Former SCDS coach’s play canceled after protests

On opening night,  Nov. 8, protesters shut down former Country Day coach Nick Domich’s play, “What in the World?,” at the University of California, Santa Cruz. 

More than a dozen protesters marched up to the stage, chanting until the play was stopped. 

The play, which involved homelessness in Sacramento, was produced after Domich won the Dharma Grace award earlier this year.

One of Domich’s crew members called the Black Student Union to stop the play, according to Domich.

Domich, who coached high school track and field (2008-18) and cross (2011-17) at Country Day, met with three members of the Black Student Union on Nov. 14 to discuss the protest and the reason behind it.

“The crew member told me that there was this one line in the play where the white cop is talking to his partner, who is, in the original script, a younger black cop,” Domich said. “We had to change it to another white cop due to casting issues, but we kept the lines the same. (That) was also another thing the protesters didn’t like: the fact that the play only had one black actor, even though there were so many roles for black actors. But I explained that I couldn’t find any more actors to audition.”

That line was the main reason the Black Student Union wanted to shut down the play, according to Domich. In it, the white cop states, “My dad says black people have the murder gene,” and the originally black cop (then white) replies, “White people have the serial killer gene.” Domich said he wanted it to be a conversation about racism.

“The crew member didn’t want people to hear that due to white supremacist activity on campus, which I wasn’t aware of,” Domich said. “She was afraid that one of those people would see the line ‘Black people have the murder gene,’ and that would make their situation much worse considering they are regularly threatened.”

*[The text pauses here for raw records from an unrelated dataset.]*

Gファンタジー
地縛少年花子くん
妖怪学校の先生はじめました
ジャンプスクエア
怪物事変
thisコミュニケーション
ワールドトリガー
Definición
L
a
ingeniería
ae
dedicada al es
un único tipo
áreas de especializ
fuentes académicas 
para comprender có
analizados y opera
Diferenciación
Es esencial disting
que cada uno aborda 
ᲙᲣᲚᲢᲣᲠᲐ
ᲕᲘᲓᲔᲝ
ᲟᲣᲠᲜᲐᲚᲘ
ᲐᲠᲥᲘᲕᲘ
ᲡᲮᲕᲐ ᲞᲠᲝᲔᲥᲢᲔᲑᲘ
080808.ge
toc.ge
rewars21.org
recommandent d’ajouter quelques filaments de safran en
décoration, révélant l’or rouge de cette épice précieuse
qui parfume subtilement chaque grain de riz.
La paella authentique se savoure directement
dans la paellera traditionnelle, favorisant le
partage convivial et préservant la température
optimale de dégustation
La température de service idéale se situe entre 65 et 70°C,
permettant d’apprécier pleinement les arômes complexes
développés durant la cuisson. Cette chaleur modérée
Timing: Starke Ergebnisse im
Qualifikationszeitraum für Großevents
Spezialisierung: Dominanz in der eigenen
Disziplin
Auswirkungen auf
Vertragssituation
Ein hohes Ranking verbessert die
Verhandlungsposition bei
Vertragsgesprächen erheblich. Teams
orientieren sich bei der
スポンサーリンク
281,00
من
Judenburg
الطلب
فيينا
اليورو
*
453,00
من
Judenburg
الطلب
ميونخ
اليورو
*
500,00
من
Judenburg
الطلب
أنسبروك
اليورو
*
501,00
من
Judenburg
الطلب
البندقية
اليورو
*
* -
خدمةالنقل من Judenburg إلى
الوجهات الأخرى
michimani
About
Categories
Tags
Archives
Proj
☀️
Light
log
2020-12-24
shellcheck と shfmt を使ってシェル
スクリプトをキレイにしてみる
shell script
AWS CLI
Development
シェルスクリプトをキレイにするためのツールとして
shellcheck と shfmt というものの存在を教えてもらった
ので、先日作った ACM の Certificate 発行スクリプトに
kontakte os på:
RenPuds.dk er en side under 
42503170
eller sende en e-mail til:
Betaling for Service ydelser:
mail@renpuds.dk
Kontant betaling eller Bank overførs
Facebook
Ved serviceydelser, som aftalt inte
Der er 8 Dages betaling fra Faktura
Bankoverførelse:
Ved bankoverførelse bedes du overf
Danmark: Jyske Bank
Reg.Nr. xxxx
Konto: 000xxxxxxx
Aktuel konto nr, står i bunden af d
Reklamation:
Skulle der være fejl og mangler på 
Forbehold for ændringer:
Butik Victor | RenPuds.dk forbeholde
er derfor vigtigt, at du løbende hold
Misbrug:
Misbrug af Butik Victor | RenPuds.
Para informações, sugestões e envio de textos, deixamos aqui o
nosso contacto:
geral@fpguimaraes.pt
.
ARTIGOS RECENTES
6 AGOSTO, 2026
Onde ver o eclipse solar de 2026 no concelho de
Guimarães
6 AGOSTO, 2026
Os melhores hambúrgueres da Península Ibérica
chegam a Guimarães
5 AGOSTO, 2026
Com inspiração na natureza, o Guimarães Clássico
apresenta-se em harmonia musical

According to Domich, because the white cop symbolizes white supremacy in America, he wanted to have a conversation about race between police officers.

“I explained to the protesters the history and why I put the line in,” Domich said. “There’s this black pianist in Maryland who single-handedly shut down the (Ku Klux Klan) there, and many members gave him their robes. Some members were police officers who gave him their uniforms as a symbol of disavowing their racism and their connection to white supremacy.”

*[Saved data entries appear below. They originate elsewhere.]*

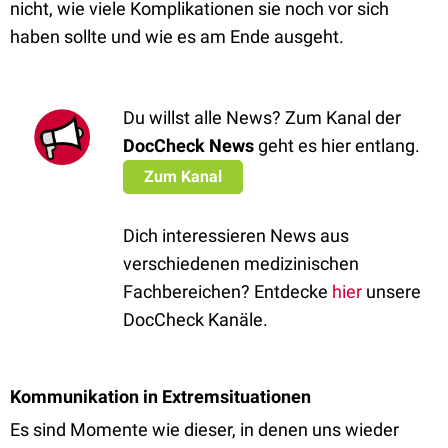
nicht, wie viele Komplikationen sie noch vor sich
haben sollte und wie es am Ende ausgeht.
Du willst alle News? Zum Kanal der
DocCheck News
geht es hier entlang.
Zum Kanal
Dich interessieren News aus
verschiedenen medizinischen
Fachbereichen? Entdecke
hier
unsere
DocCheck Kanäle.
Kommunikation in Extremsituationen
Es sind Momente wie dieser, in denen uns wieder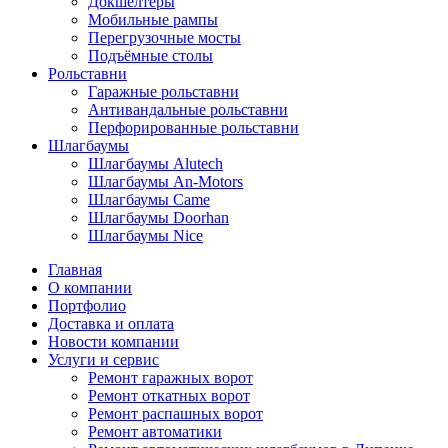
Докшелтеры
Мобильные рампы
Перегрузочные мосты
Подъёмные столы
Рольставни
Гаражные рольставни
Антивандальные рольставни
Перфорированные рольставни
Шлагбаумы
Шлагбаумы Alutech
Шлагбаумы An-Motors
Шлагбаумы Came
Шлагбаумы Doorhan
Шлагбаумы Nice
Главная
О компании
Портфолио
Доставка и оплата
Новости компании
Услуги и сервис
Ремонт гаражных ворот
Ремонт откатных ворот
Ремонт распашных ворот
Ремонт автоматики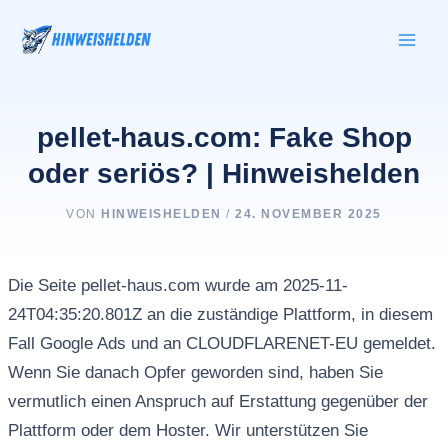
Zum
Inhalt
springen
pellet-haus.com: Fake Shop
oder seriös? | Hinweishelden
VON
HINWEISHELDEN
/
24. NOVEMBER 2025
Die Seite pellet-haus.com wurde am 2025-11-
24T04:35:20.801Z an die zuständige Plattform, in diesem
Fall Google Ads und an CLOUDFLARENET-EU gemeldet.
Wenn Sie danach Opfer geworden sind, haben Sie
vermutlich einen Anspruch auf Erstattung gegenüber der
Plattform oder dem Hoster. Wir unterstützen Sie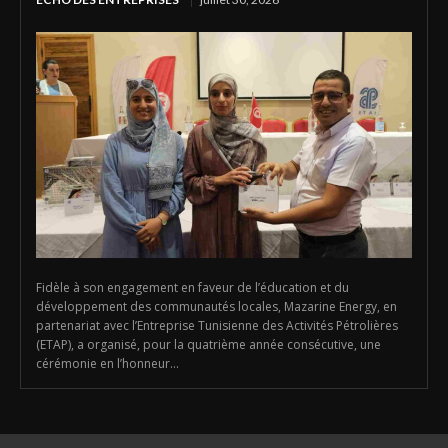
Fidèle à son engagement en faveur de l’éducation et du
développement des communautés locales, Mazarine Energy, en
partenariat avec l’Entreprise Tunisienne des Activités Pétrolières
(ETAP), a organisé, pour la quatrième année consécutive, une
cérémonie en l’honneur...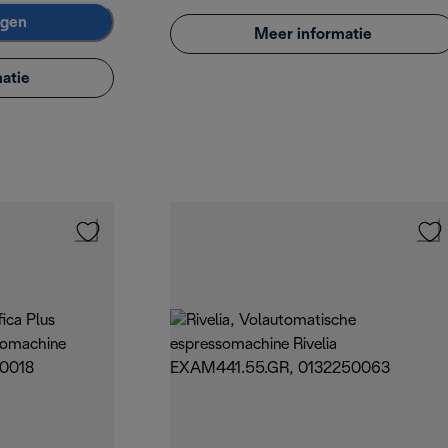
agen
Meer informatie
atie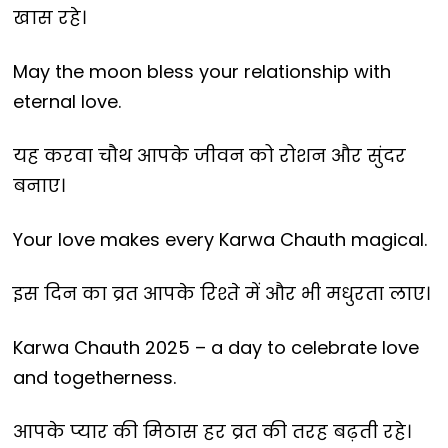
खास रहे।
May the moon bless your relationship with
eternal love.
यह करवा चौथ आपके जीवन को रोशन और सुंदर
बनाए।
Your love makes every Karwa Chauth magical.
इस दिन का व्रत आपके रिश्ते में और भी मधुरता लाए।
Karwa Chauth 2025 – a day to celebrate love
and togetherness.
आपके प्यार की मिठास हर व्रत की तरह बढ़ती रहे।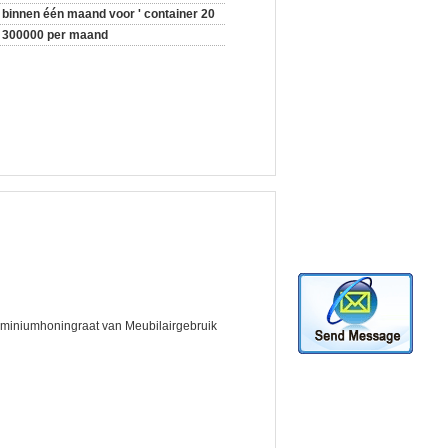
binnen één maand voor ' container 20
300000 per maand
miniumhoningraat van Meubilairgebruik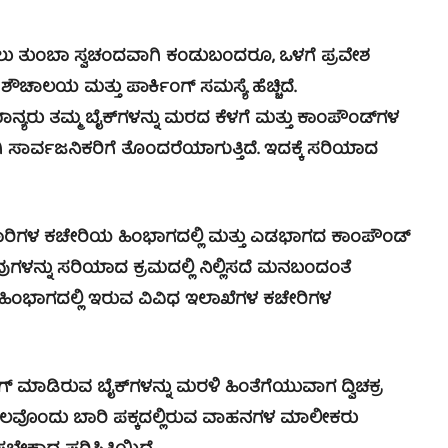
 ತುಂಬಾ ಸ್ವಚಂದವಾಗಿ ಕಂಡುಬಂದರೂ, ಒಳಗೆ ಪ್ರವೇಶ
ೌಚಾಲಯ ಮತ್ತು ಪಾರ್ಕಿಂಗ್ ಸಮಸ್ಯೆ ಹೆಚ್ಚಿದೆ.
ಯರು ತಮ್ಮ ಬೈಕ್‍ಗಳನ್ನು ಮರದ ಕೆಳಗೆ ಮತ್ತು ಕಾಂಪೌಂಡ್‍ಗಳ
ಾಗಿ ಸಾರ್ವಜನಿಕರಿಗೆ ತೊಂದರೆಯಾಗುತ್ತಿದೆ. ಇದಕ್ಕೆ ಸರಿಯಾದ
ಧಿಕಾರಿಗಳ ಕಚೇರಿಯ ಹಿಂಭಾಗದಲ್ಲಿ ಮತ್ತು ಎಡಭಾಗದ ಕಾಂಪೌಂಡ್
ೆ. ಅವುಗಳನ್ನು ಸರಿಯಾದ ಕ್ರಮದಲ್ಲಿ ನಿಲ್ಲಿಸದೆ ಮನಬಂದಂತೆ
ಲದೆ ಹಿಂಭಾಗದಲ್ಲಿ ಇರುವ ವಿವಿಧ ಇಲಾಖೆಗಳ ಕಚೇರಿಗಳ
ಡಿರುವ ಬೈಕ್‍ಗಳನ್ನು ಮರಳಿ ಹಿಂತೆಗೆಯುವಾಗ ದ್ವಿಚಕ್ರ
ಲವೊಂದು ಬಾರಿ ಪಕ್ಕದಲ್ಲಿರುವ ವಾಹನಗಳ ಮಾಲೀಕರು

Domich said he would have changed the line before the show if he had known that it could hurt people. 

“I was cut out of the whole process when I should’ve been involved,” Domich said. “Now the (theater arts) department put out a notice blaming it on the development of the play. The crew member I talked to said the stage manager told the cast and crew not to talk to me, and I think that order came from the head of the department.”

Domich received a one-line email from the head of the department stating the play would not be produced since the cast and crew were affected by the protests and didn’t want to continue.

“I don’t think that’s the reason since even the Black Student Union was fine with the play as long as I took the one line out,” Domich said. “The crew member told me she thought it was a story worth telling.”

Efforts to reach David Lee Cuthbert, chair of the UC Santa Cruz Theater Arts Department, and Elias Tadesse, chair of Black Student Union Programs, were unsuccessful.

Domich has been in contact with the Dramatists Guild of America and the National Coalition Against Censorship, who have agreed to defend his rights. Domich said he hopes he can tell the story again with the cast he originally envisioned.